Stored data:
=== Section Start ===

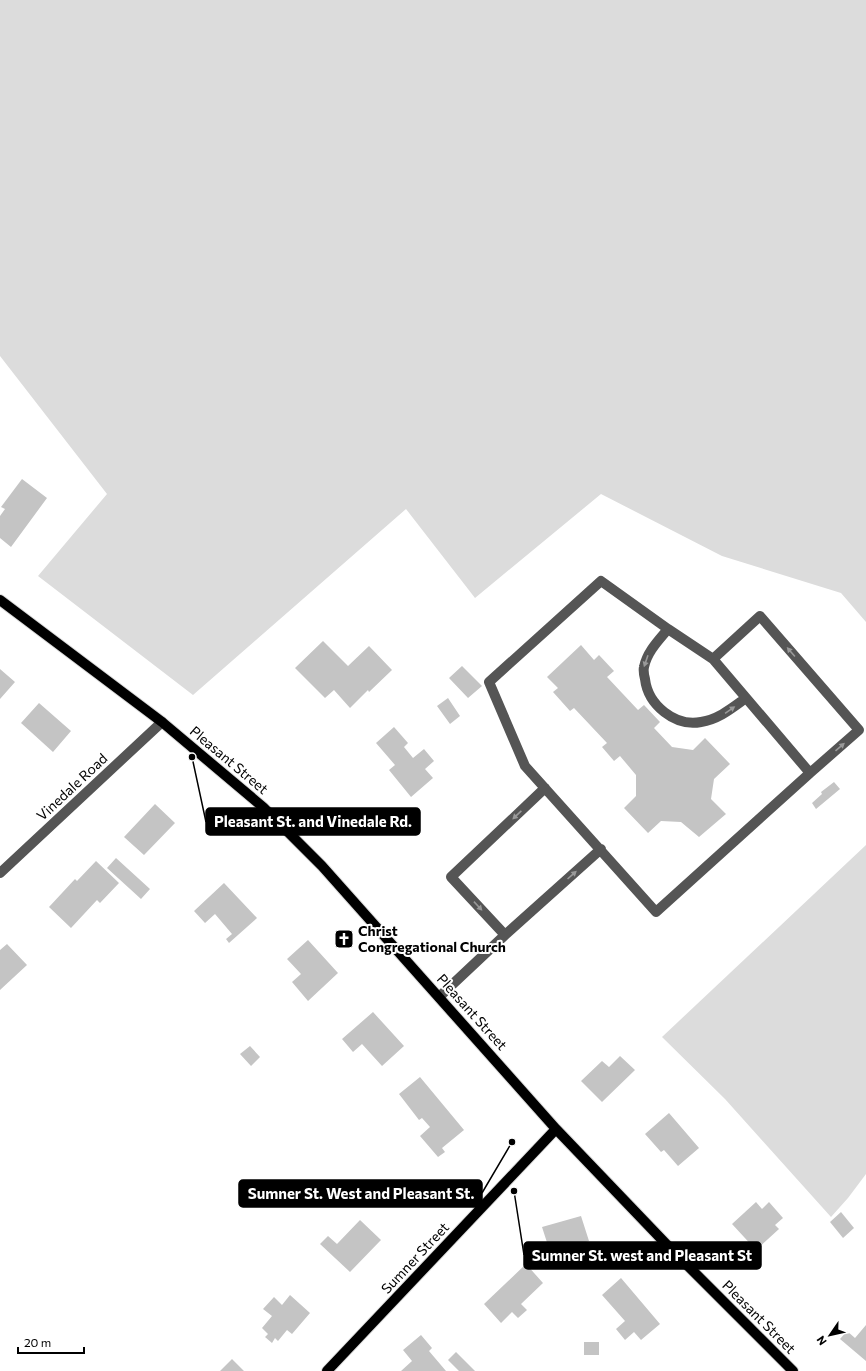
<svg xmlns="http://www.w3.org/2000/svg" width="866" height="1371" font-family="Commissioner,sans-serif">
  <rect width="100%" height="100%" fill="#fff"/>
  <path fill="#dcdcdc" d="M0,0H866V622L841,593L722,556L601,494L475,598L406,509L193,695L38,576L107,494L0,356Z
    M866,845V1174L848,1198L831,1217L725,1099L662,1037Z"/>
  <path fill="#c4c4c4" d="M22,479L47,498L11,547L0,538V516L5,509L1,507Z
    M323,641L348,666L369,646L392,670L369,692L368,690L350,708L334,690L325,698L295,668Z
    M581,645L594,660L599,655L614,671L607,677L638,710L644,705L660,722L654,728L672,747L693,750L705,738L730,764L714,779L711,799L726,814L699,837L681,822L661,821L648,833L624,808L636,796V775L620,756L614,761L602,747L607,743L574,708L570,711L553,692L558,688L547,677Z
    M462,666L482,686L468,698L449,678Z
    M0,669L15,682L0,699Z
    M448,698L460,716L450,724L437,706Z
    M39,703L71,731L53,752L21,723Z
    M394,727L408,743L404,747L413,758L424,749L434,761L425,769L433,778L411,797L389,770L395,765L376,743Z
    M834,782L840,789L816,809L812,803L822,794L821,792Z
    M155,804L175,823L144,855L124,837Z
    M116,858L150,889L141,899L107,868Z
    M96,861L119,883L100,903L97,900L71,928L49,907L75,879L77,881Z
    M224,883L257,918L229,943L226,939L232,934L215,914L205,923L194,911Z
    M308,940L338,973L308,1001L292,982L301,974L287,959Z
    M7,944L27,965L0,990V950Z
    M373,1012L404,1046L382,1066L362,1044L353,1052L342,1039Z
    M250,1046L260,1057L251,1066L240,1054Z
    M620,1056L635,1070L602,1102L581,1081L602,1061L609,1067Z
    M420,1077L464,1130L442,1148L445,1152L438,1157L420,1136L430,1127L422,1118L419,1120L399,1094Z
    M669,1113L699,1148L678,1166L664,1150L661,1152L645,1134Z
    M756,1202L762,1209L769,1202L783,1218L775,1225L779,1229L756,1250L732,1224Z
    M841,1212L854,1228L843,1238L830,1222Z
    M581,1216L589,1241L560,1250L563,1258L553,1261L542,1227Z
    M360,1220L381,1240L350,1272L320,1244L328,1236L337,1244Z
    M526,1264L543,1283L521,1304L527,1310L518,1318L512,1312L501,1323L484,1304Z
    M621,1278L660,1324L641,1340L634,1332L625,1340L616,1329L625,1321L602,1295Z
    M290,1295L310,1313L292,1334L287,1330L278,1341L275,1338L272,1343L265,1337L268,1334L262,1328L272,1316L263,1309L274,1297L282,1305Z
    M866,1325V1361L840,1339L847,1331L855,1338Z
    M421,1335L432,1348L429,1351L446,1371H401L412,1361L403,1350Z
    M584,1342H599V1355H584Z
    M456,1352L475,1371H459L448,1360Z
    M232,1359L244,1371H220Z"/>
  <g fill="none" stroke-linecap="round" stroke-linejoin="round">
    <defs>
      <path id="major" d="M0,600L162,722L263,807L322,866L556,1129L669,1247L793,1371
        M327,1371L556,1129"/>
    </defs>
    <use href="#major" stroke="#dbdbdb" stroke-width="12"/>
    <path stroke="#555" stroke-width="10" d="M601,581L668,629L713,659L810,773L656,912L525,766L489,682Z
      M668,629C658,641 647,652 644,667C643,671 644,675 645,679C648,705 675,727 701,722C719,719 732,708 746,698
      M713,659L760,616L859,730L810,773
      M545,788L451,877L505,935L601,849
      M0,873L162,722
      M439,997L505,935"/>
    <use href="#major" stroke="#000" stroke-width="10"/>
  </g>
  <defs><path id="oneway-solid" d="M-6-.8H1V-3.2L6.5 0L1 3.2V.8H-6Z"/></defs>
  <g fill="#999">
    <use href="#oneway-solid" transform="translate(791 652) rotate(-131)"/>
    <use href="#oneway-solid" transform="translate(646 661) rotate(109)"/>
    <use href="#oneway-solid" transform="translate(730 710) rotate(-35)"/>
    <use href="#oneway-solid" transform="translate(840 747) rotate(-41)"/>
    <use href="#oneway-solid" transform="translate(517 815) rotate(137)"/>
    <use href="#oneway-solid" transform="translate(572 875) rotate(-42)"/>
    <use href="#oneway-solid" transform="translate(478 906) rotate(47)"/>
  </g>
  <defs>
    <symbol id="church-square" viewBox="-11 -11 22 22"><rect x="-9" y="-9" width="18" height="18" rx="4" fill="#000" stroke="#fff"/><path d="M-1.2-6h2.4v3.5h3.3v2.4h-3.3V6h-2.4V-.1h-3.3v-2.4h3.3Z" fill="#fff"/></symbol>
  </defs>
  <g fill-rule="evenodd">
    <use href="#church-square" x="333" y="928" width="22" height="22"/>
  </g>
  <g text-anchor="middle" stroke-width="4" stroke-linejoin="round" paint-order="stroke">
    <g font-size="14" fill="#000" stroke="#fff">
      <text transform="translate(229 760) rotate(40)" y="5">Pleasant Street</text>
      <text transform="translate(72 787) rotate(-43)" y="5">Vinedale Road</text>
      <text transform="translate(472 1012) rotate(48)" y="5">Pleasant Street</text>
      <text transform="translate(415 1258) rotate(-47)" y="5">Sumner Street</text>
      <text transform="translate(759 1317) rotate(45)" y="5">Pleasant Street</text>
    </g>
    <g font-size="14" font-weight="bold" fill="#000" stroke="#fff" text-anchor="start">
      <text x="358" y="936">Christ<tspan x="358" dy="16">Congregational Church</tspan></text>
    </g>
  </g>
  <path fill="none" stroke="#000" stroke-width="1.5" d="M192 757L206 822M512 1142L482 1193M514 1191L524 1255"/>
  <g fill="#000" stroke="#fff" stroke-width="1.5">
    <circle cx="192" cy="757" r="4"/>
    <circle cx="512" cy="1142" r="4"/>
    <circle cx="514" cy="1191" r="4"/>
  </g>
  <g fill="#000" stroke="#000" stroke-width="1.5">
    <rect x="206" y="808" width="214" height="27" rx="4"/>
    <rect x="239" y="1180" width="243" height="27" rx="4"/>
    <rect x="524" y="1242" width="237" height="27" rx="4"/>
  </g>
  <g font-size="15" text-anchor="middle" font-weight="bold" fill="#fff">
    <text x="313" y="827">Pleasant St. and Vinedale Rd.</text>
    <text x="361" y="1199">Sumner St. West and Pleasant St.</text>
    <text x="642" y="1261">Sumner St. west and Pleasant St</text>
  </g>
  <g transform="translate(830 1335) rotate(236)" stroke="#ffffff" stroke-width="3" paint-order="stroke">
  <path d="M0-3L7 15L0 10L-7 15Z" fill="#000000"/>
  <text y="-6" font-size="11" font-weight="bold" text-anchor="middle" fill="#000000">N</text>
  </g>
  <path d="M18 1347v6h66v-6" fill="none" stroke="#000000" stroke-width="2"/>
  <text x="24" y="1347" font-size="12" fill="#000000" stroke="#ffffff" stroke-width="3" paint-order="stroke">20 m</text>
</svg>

=== Section End ===
=== Section Start ===

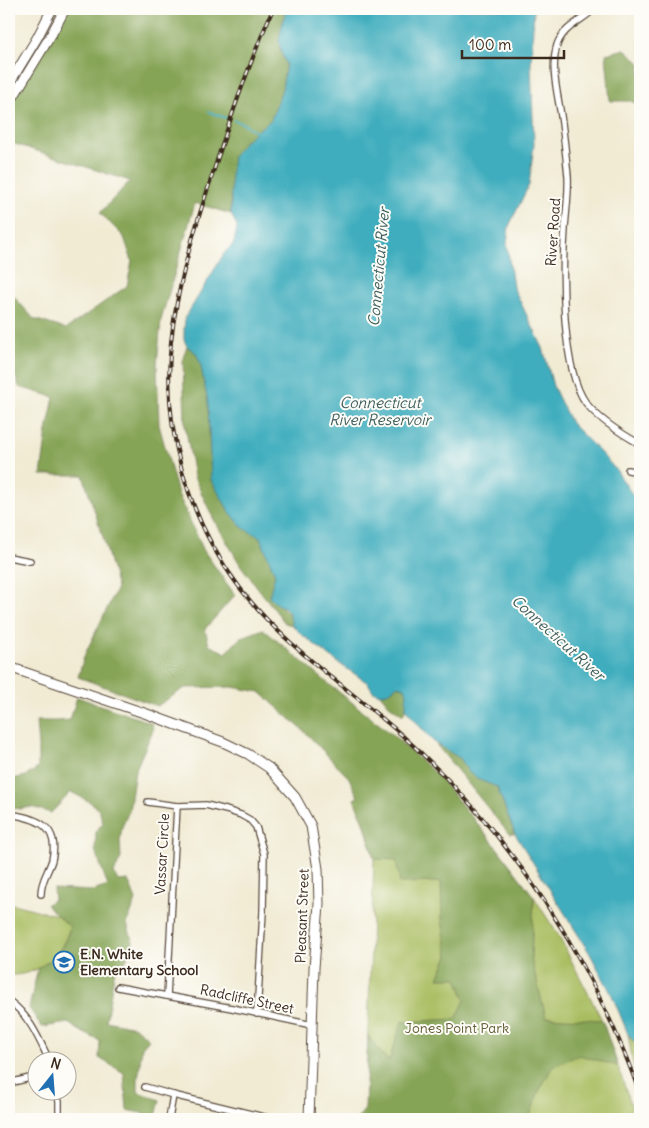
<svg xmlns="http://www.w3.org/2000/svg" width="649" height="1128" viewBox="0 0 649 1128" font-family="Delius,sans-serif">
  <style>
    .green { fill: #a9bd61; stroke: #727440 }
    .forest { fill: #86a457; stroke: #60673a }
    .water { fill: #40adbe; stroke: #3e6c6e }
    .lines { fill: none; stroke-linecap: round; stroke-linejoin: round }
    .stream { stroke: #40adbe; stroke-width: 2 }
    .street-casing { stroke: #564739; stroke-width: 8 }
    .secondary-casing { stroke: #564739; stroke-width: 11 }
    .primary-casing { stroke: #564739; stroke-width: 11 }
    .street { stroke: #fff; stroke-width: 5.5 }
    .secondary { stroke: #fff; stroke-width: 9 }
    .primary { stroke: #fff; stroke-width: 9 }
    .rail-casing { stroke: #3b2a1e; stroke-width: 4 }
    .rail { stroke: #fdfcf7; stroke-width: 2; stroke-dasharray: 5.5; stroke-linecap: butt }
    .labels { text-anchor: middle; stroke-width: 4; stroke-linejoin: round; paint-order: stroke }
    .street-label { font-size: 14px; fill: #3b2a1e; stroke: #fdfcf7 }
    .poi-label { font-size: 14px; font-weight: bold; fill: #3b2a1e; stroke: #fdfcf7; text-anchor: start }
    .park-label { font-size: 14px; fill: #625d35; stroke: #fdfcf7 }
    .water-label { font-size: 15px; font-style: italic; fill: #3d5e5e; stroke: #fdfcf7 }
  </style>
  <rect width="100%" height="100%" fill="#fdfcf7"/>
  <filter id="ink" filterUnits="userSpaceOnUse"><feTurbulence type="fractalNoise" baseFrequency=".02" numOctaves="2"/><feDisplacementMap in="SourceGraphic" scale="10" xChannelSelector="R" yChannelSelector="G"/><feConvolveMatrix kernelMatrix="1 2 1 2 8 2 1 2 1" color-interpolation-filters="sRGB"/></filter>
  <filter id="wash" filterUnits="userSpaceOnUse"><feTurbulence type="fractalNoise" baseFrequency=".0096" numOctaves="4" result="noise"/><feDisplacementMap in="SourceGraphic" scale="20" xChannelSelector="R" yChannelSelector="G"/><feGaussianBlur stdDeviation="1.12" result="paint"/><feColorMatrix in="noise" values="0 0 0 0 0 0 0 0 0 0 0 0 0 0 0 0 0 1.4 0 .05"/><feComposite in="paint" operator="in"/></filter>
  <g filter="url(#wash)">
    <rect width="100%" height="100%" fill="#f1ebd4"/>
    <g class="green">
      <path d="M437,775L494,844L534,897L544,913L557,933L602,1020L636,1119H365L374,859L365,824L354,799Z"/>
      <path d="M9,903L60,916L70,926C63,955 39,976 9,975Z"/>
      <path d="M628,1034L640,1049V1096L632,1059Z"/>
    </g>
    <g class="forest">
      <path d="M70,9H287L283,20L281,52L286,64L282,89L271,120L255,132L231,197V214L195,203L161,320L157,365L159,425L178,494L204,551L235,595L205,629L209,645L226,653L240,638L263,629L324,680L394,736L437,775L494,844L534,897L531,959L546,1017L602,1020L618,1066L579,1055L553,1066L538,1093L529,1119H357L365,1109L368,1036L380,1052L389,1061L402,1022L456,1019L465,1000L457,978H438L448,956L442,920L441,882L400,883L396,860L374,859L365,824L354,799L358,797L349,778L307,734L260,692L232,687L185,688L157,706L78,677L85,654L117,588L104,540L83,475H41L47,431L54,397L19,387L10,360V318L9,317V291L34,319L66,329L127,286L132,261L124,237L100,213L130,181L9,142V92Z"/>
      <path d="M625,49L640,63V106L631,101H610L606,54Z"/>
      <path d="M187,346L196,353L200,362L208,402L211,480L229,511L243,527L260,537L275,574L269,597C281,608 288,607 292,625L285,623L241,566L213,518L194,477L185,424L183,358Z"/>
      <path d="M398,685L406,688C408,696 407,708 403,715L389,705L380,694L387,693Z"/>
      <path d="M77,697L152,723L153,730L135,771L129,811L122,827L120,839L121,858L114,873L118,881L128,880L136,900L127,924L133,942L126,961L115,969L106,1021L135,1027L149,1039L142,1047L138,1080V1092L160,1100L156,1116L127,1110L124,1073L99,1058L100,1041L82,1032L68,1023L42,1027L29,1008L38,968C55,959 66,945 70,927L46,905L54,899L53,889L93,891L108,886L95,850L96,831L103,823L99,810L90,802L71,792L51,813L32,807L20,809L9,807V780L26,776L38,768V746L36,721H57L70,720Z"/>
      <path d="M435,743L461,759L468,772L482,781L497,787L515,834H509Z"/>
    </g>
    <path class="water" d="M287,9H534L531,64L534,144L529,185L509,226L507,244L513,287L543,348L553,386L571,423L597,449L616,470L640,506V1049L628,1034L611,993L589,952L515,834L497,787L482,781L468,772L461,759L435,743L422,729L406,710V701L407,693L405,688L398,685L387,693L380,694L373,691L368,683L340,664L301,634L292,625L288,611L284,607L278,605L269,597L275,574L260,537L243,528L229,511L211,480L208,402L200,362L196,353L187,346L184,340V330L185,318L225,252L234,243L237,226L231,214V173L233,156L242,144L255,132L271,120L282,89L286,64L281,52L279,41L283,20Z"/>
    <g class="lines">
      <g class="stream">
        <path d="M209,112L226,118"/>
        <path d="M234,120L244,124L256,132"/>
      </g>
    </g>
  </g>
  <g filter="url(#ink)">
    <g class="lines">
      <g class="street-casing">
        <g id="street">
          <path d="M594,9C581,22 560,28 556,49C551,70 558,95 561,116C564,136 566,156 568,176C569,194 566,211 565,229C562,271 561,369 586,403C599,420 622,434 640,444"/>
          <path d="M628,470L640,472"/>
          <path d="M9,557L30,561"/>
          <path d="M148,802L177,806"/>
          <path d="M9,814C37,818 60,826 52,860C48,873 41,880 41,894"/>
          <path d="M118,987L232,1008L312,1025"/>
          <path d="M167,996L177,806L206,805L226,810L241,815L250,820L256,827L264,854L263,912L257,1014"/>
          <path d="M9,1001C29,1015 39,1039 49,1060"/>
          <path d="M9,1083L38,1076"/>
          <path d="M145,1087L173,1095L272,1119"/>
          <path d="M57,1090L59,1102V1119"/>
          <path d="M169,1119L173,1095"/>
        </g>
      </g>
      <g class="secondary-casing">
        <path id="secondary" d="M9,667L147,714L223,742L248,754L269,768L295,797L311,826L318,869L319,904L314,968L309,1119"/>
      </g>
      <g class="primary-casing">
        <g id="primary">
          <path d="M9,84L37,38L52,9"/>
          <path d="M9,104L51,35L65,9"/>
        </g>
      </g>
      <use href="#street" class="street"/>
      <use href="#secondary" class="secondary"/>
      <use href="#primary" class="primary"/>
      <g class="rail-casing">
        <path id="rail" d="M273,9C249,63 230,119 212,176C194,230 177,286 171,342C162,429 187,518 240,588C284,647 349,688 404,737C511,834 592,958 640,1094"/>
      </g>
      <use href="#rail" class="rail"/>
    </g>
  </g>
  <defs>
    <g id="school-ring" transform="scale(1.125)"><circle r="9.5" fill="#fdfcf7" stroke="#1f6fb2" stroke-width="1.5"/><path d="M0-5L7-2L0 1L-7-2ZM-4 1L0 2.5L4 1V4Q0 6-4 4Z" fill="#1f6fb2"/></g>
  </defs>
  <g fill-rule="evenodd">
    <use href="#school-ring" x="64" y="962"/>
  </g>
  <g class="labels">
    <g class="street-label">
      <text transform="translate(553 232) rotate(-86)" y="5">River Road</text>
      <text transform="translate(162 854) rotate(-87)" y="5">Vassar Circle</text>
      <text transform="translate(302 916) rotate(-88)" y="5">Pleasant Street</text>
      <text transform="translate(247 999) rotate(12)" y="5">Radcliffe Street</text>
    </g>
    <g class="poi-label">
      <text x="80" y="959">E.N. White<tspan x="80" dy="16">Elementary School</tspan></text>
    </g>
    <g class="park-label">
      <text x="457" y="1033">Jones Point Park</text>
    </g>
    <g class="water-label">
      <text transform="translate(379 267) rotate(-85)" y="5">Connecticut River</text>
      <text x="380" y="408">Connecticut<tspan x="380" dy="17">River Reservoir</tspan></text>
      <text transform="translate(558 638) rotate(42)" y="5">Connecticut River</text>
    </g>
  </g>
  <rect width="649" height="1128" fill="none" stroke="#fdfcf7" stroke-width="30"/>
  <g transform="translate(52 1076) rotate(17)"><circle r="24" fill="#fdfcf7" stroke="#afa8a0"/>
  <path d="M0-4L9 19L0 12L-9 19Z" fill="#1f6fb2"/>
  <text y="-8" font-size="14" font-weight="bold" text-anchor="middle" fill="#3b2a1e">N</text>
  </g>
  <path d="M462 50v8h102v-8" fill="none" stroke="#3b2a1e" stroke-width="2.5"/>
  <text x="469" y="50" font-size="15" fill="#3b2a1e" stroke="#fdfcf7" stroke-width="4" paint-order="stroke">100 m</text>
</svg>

=== Section End ===

Assigned task:
Return only the lines of the records in which the string "type" appears.

Exercise result:
  <filter id="ink" filterUnits="userSpaceOnUse"><feTurbulence type="fractalNoise" baseFrequency=".02" numOctaves="2"/><feDisplacementMap in="SourceGraphic" scale="10" xChannelSelector="R" yChannelSelector="G"/><feConvolveMatrix kernelMatrix="1 2 1 2 8 2 1 2 1" color-interpolation-filters="sRGB"/></filter>
  <filter id="wash" filterUnits="userSpaceOnUse"><feTurbulence type="fractalNoise" baseFrequency=".0096" numOctaves="4" result="noise"/><feDisplacementMap in="SourceGraphic" scale="20" xChannelSelector="R" yChannelSelector="G"/><feGaussianBlur stdDeviation="1.12" result="paint"/><feColorMatrix in="noise" values="0 0 0 0 0 0 0 0 0 0 0 0 0 0 0 0 0 1.4 0 .05"/><feComposite in="paint" operator="in"/></filter>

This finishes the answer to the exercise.